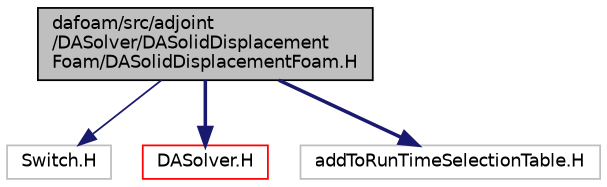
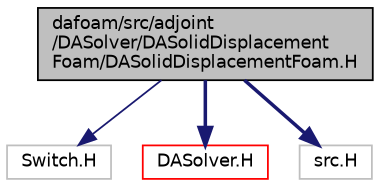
  digraph {
    node [color=grey75 fontname=Helvetica fontsize=10 shape=record]
    edge [color=midnightblue fontname=Helvetica fontsize=10 labelfontname=Helvetica labelfontsize=10 style=bold]
    n1 [color=black fillcolor=grey75 fontcolor=black height=0.2 label="dafoam/src/adjoint\l/DASolver/DASolidDisplacement\lFoam/DASolidDisplacementFoam.H" style=filled width=0.4]
    n2 [height=0.2 label="Switch.H" width=0.4]
    n3 [color=red height=0.2 label="DASolver.H" width=0.4]
-   n4 [height=0.2 label="addToRunTimeSelectionTable.H" width=0.4]
+   n4 [height=0.2 label="src.H" width=0.4]
    n1 -> n2 [style=solid]
    n1 -> n3
    n1 -> n4
  }
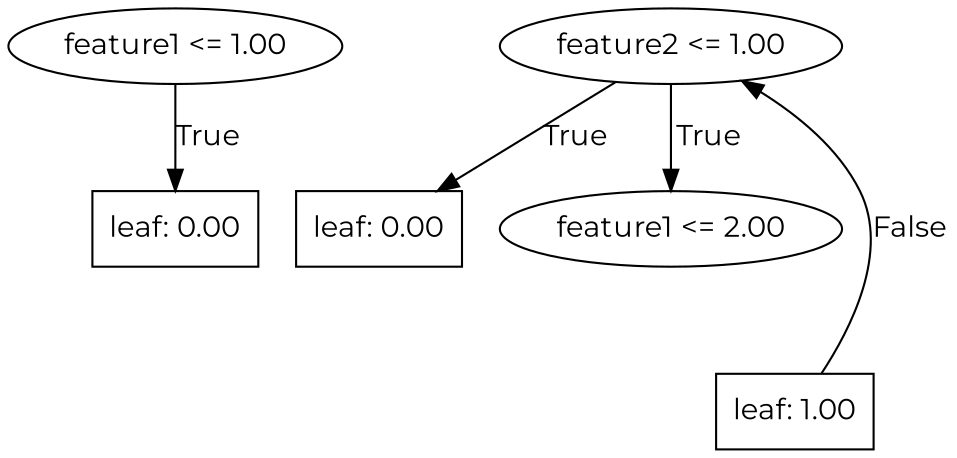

#### CONSEGNA:
Per favore, riscrivi le righe di tutti i record cambiando "midnightblue" in "navy" e lasciando invariato tutto il resto. Ometti le immagini.

#### SOLUZIONE:
  digraph {
    node [color=grey75 fontname=Helvetica fontsize=10 shape=record]
    edge [color=navy fontname=Helvetica fontsize=10 labelfontname=Helvetica labelfontsize=10 style=bold]
    n1 [color=black fillcolor=grey75 fontcolor=black height=0.2 label="dafoam/src/adjoint\l/DASolver/DASolidDisplacement\lFoam/DASolidDisplacementFoam.H" style=filled width=0.4]
    n2 [height=0.2 label="Switch.H" width=0.4]
    n3 [color=red height=0.2 label="DASolver.H" width=0.4]
-   n4 [height=0.2 label="addToRunTimeSelectionTable.H" width=0.4]
+   n4 [height=0.2 label="src.H" width=0.4]
    n1 -> n2 [style=solid]
    n1 -> n3
    n1 -> n4
  }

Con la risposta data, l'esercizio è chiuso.